• Snel herstel met onze oefeningen
  • Trainingsprogramma’s op maat
  • Betrouwbare informatie van de sportzorgprofessional

Hardloopschema voor een 10 km

In 12 weken met 2 a 3 trainingen per week naar je hardloopdoel toe werken

Het trainingsschema
Het trainingsschema

Belangrijk lezen van trainingsschema's

Om te beginnen is het belangrijk om te weten wat je trainingszones zijn. Hoe ga je anders weten hoe hard en intensief je moet fietsen? Om je trainingszones te bepalen is het belangrijk om te weten wat je omslagpunt is. Het omslagpunt is de hartslag waarboven het lichaam begint te verzuren. Wanneer je boven deze hartslag traint, kun je de inspanning niet lang vol kunnen houden. Train je precies op je omslagpunt dan kun je de inspanning ongeveer een 1 uur volhouden.

Het omslagpunt en bijbehorende trainingszones kun je laten bepalen met inspanningstesten. Een inspanningstest kan een fiets- of looptest zijn waarbij je maximale hartslag gemeten wordt en optioneel een ademgas-analyse gebruikt wordt. Deze ‘maximaal’ testen kan de sportarts uitvoeren in een inspanningslab en is de meest accurate manier. Toch is een maximaal test niet altijd voor iedereen mogelijk.

Een ruwe inschatting van je omslagpunt kun je maken met een 12 minuten test. Je rent deze 12 minuten zo hard mogelijk, spaar jezelf niet. Als je klaar bent kijk je naar de gemiddelde hartslag over de laatste kilometer die je gelopen hebt. Dit is een prima uitgangspunt om te nemen als omslagpunt.

Ik weet mijn omslagpunt, en nu?

Als je je trainingszones weet, weet je hoe intensief je een bepaalde training moet uitvoeren. Je omslagpunt staat gelijk aan 100%. Tijdens een hersteltraining is het dus de bedoeling dat je hartslag tussen de 60 en 75% van je omslagpunt blijft.

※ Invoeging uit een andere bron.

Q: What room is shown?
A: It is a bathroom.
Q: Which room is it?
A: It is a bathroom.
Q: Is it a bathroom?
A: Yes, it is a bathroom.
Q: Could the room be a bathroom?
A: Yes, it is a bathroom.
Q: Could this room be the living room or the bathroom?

Stel je hebt een omslagpunt van 180, dan probeer je tijdens een hersteltraining je hartslag tussen de 108 en 135 slagen per minuut te houden.

Hoe moet ik een training uitvoeren?

De trainingsschema’s zijn beknopt opgeschreven met een aantal afkortingen. De termen D0, D1, D2 en D3 staan voor de intensiteit waarmee je gaat trainen. Verder kom je ook nog de afkortingen R en SR tegen. R en SR staan voor rust en serierust. Deze termen zijn het makkelijkste uit te leggen aan de hand van een voorbeeld.

Voorbeeld: Op de training voor de dag staat; INTERVAL, 60 min D1 met 2x 2-4-6-8 min D2-D3, R 2 min, SR 5 min.

Bij een training met herhalingen erin, zorg je er altijd voor dat je goed warm bent met een warming up. Dat is altijd in zone D1. De warming-up kan 10 tot 15 minuten zijn. Het belangrijkste van de warming-up is dat je lijf en spieren warm zijn.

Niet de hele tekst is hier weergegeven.